When all patients were stratified by completeness of cytoreduction and PCI score, those with both CC-0/1 and PCI < 12 had a significantly longer median OS (not reached > 110 months, Fig. 1c) than either CC-0/1 alone (31 months) or PCI < 12 alone (19 months), p < 0.001. When patients were then substratified by PC primary tumor origin, the same results were seen; OS was significantly longer for PCI < 12 and CC-0/1 cohorts, for all primary PC origins (gastric 31 months, small bowel not reached > 41 months, appendiceal 50 months, colorectal not reached > 110 months).
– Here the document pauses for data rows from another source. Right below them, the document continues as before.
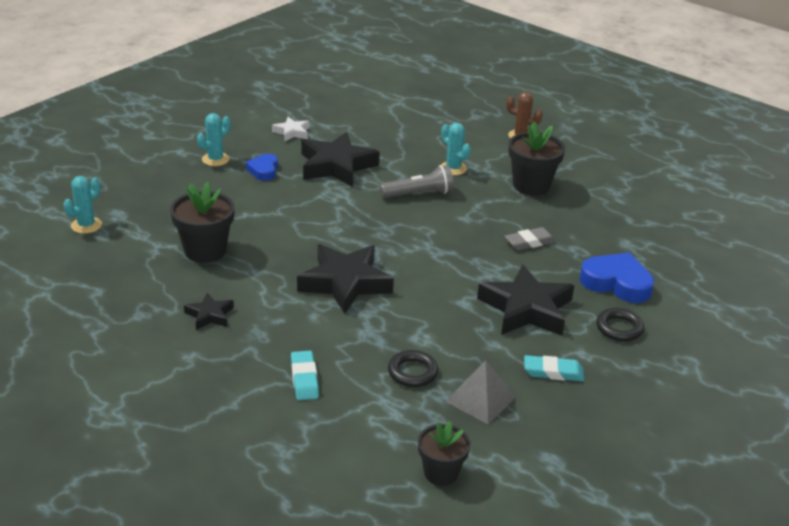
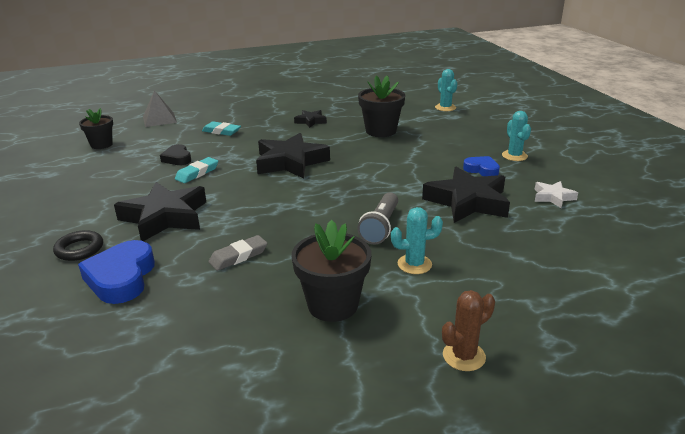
camera: 125 degrees right, 5 degrees down
(412, 372) = (177, 158): black ring -> black heart
(481, 399) = (123, 170): grey pyramid -> grey pyramid (159, 119)
(529, 242) = (238, 256): grey eraser -> grey eraser turned 45 degrees clockwise
(553, 372) = (96, 201): turquoise eraser -> turquoise eraser (197, 173)
(616, 283) = (121, 278): blue heart -> blue heart turned 120 degrees clockwise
When all patients were stratified by receipt of neoadjuvant chemotherapy, those who did not receive chemotherapy had a significantly longer median OS (50 months) than those who did receive chemotherapy (29 months), p = 0.003 (Fig. 1d). Again, when substratified by PC primary tumor origin, OS was significantly longer for patients who did not receive neoadjuvant chemotherapy, regardless of primary PC origin (gastric 31 versus 13 months, small bowel not reached > 74 versus 8 months, appendiceal 50 versus 27 months, colorectal not reached > 110 versus 39 months).

Discussion

Significance of primary tumor origin

CRS/HIPEC has documented survival advantages for colorectal primaries with PC compared with systemic chemotherapy [6, 8, 13]. A randomized controlled trial by Verwaal et al. demonstrated a significant improvement in PFS (12.6 versus 7.7 months) and median survival (22.2 versus 12.6 months) in patients undergoing CRS/HIPEC using mitomycin C [7]. The data is more limited for appendiceal adenocarcinomas as most of the studies are heterogeneous and include other tumor types (low-grade appendiceal mucinous neoplasms (LAMN), carcinoid). In 2012, Lieu et al. [15] reported on 142 patients with appendiceal adenocarcinomas and found that patients who underwent systemic chemotherapy had significantly poorer OS than those who underwent CRS/HIPEC (1.7 versus 4.2 years, p < 0.001). These findings were echoed in 2018 by Aziz et al. [14] who reported on 65 appendiceal adenocarcinomas which underwent CRS/HIPEC and found a 5-year OS of 55%. In our study, we found similar results with a median OS of 33 months and 42 months for all comers with appendiceal and colorectal primaries, respectively. Currently, CRS/HIPEC is an accepted treatment for PC from colorectal or appendiceal cancers (primarily LAMNs), with clear benefits over palliative therapy alone.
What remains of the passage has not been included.